5 of 358 comments (clear)

  1. Re:With spinning disks, you do not know either by Stonent1 · · Score: 4, Interesting

    Ok, I'm in IT and it unnerves me. I've had numerous computers have an SSD totally die and lose all data with no smart warnings in the last few years. (Not me personally, I mean people at our organization)

  2. Re: With spinning disks, you do not know either by omnichad · · Score: 3, Interesting

    Older SSDs didn't even have a wear-leveling SMART attribute or total host writes attribute. Some of the cheaper ones probably still don't. So there is no way to see how close you're getting to the estimated upper limit. There is a pretty clear progression on the newer drives. With hard drives, mechanical failure is actually less predictable than SSD wear-out (defects aside).

  3. Re:With spinning disks, you do not know either by I-am-a-Banana · · Score: 3, Interesting

    Seriously, you do not. You may know the end-result sometimes (head-crash), but the root-cause is usually not clear.

    So get over it. It is a new black-box replacing an older black-box.

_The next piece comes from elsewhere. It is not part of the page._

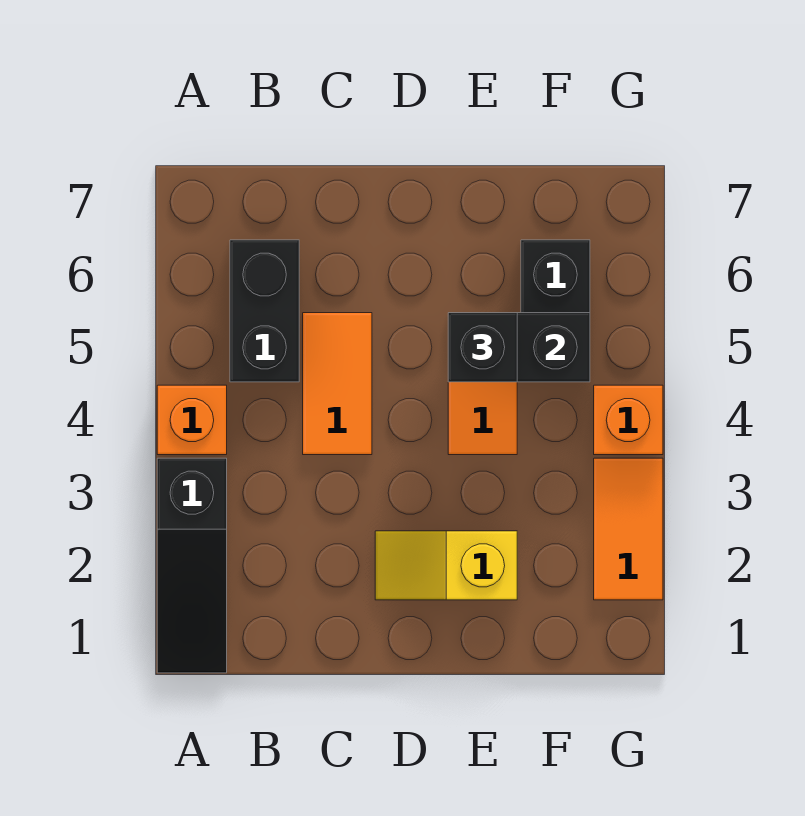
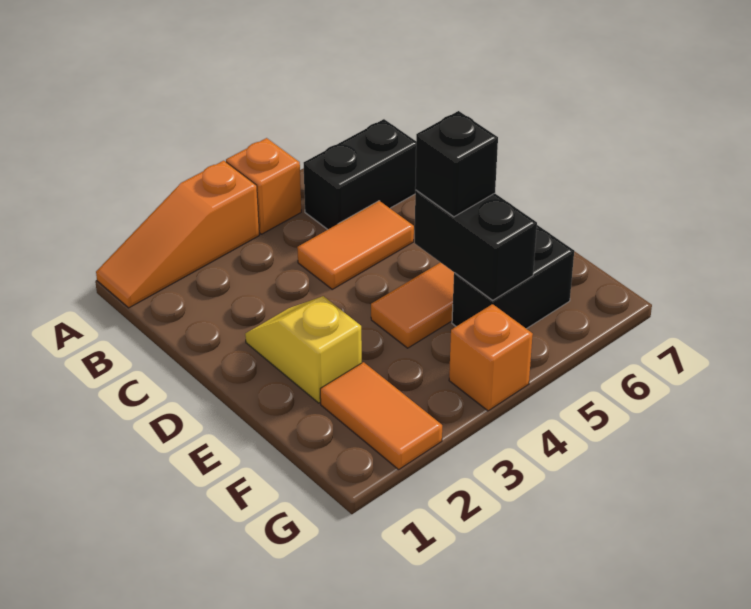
black 1x3 slope [157,458,227,673] -> orange 1x3 slope [96,161,259,308]
orange 1x2 tile [594,458,663,600] -> orange 1x2 tile turned to [320,362,442,469]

    Well I need to partially disagree with you there. With a traditional drive when it fails and you take it apart carefully you can try and determine what happened. If it was a head crash you may be able to see what caused the head crash. In my case a Quantum or Maxtor drive that had 3 extra screws shipped in it loose where the inside control circuitry was. You could tell if it was a frozen motor, or if you are lucky find that the external board had a fried electrical component on it. For friends I desoldered the fried component and put a new one on and the drive worked perfectly. Obviously we copied the data off of it onto something new then we put the drive into storage for safe keeping. With the older drives there is the small chance of repair. Yes there are companies out there that will disassemble the drive, remove the platter, and put them into another working drive to recover data. Obviously with a head crash you may not be able to recover all but, in absolute necessity you could. Or you could just be a nerd that wants to do an investigation to find out why. With SSDs however there is no chance of fixing it, and no chance of knowing exactly why. However I don't know why he would say that SSDs shouldn't have manufacturing defects. They do. They are just not mechanical, but I would hope that because they are not mechanical they would hopefully be less likely to be defective.

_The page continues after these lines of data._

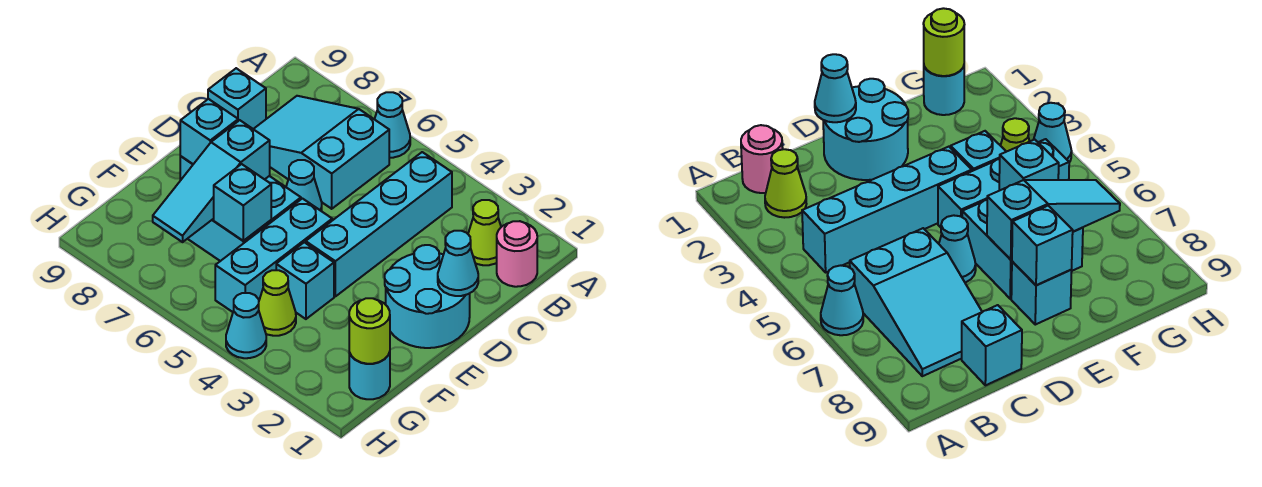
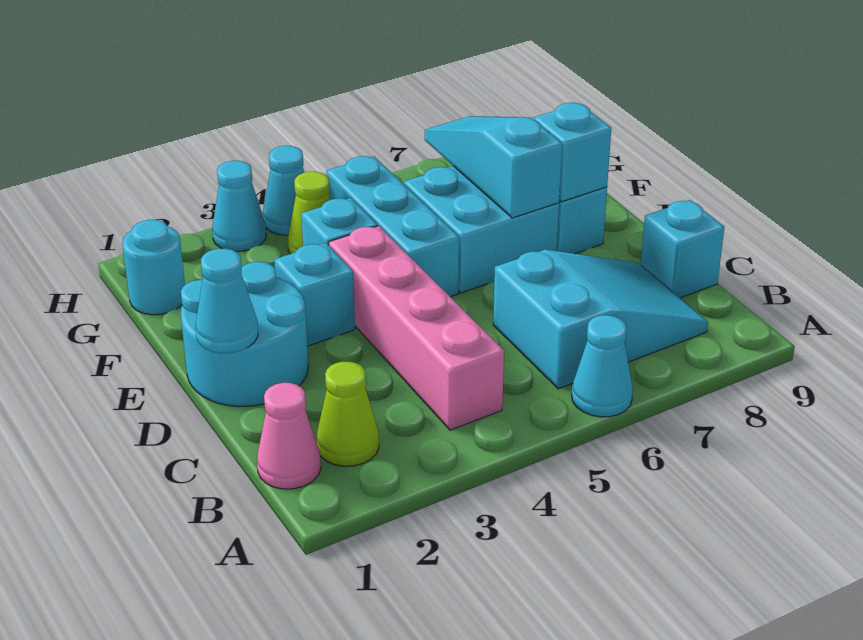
pink 1x1 round brick [497,221,537,287] -> pink 1x1 cone [257,383,321,489]
cyan 1x4 brick [306,152,452,296] -> pink 1x4 brick [329,226,504,430]
cyan 1x1 cone [286,160,322,211] -> cyan 1x1 cone moved to [212,161,266,251]
cyan 1x1 brick [214,164,271,241] -> cyan 1x1 brick moved to [274,243,355,346]
lime 1x1 round brick [349,298,390,364] -> none

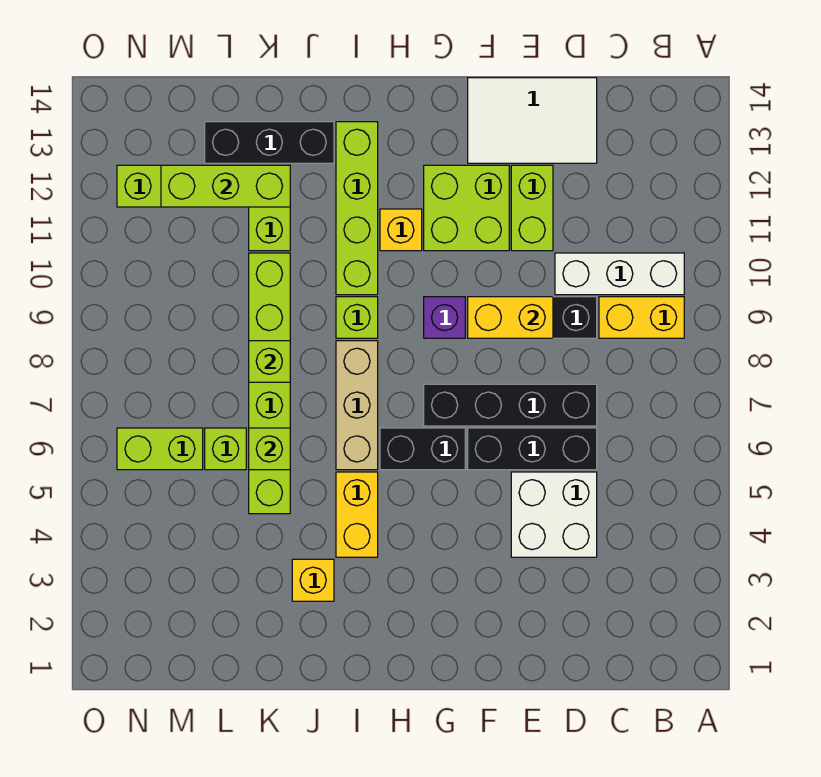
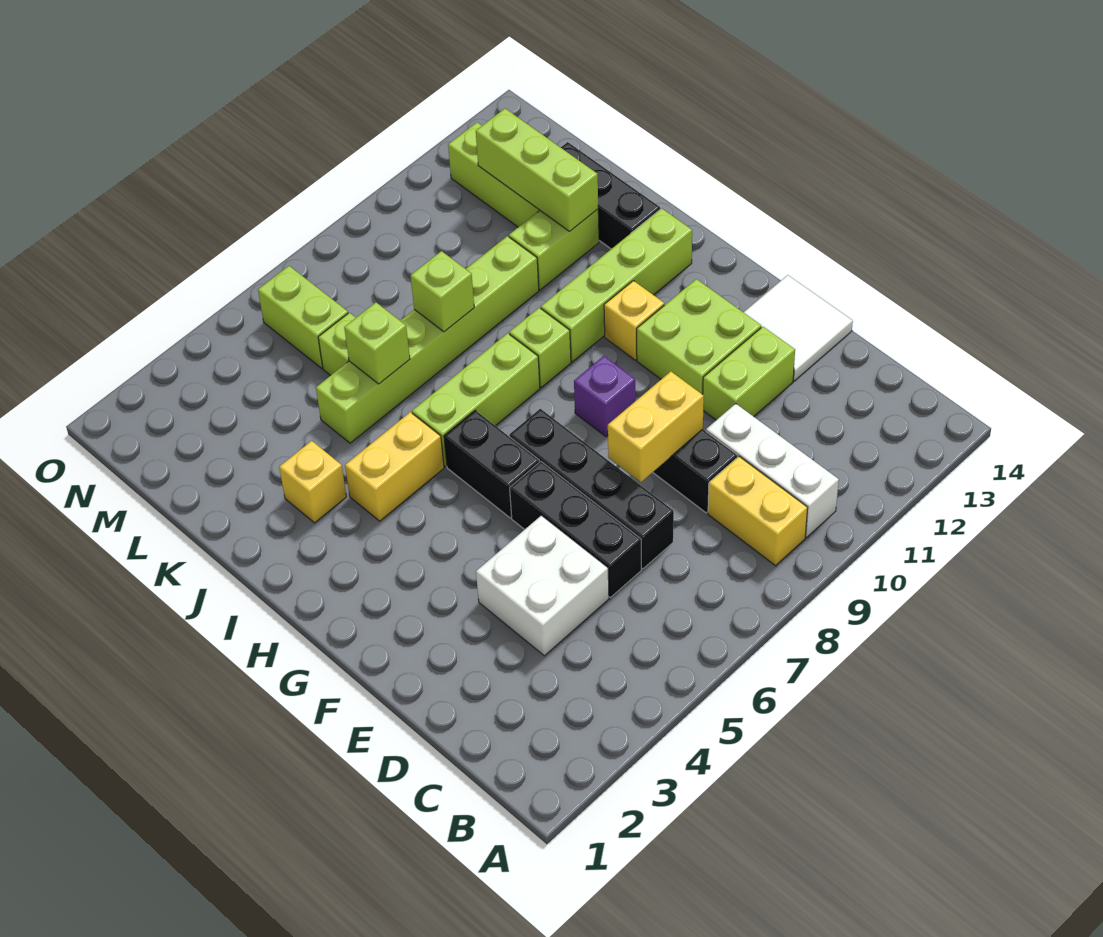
white 2x3 tile [468,78,597,163] -> white 2x2 tile [744,275,853,381]
yellow 1x2 brick [468,297,553,338] -> yellow 1x2 brick turned to [608,372,704,482]
tan 1x3 brick [336,341,378,470] -> lime 1x3 brick [412,333,540,467]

  4. Re:With spinning disks, you do not know either by Luckyo · · Score: 1, Interesting

    You do actually. Many if not most disk failures have clearly predictable markers. This has been true for quite a long time at this point, to the level where my last two HDD failures in home machine were diagnosable with no tools beyond SMART reader. Better yet, they weren't "instant" failures, but signs of impeding failure of the drive started appearing months in advance with clear cut warnings on SMART readout. This resulted in sufficient time to buy a new drive and migrate all the data with no problems.

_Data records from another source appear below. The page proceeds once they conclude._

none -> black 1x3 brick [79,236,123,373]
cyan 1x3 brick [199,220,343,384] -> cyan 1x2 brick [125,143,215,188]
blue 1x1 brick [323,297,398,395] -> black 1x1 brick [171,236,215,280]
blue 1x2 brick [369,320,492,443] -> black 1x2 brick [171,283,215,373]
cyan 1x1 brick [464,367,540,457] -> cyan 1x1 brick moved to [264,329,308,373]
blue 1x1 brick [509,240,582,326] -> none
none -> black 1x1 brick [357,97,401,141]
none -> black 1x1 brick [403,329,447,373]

    With SSDs, failure has a problem with being utterly opaque and sudden. This is likely more of a function of lack of expertise due to lack of time through, as it took us decades to get hard drive monitoring systems to where they are now.

  5. Re:With spinning disks, you do not know either by gweihir · · Score: 4, Interesting

    Well, I originally bought OCZ. Today _all_ of 5 OCZ drives I got are stone-dead. After that I moved to Samsung, mostly "Pro". They are all still working fine and some are older now than the first OCZ when it died. So yes, it makes a difference. Incidentally, Samsung had excellent reliability in their spinning drives as well. It seems they just care more about quality and reputation.

    That said, I find it sad that you cannot get "high reliability" SSDs where you basically can forget about the risk of them dying. I am talking reliability levels like a typical CPU here. It seems the market for that is just not there.

    --
    Most ACs are not even worth the keystrokes to insult them. Be generically insulted by this and ignored otherwise.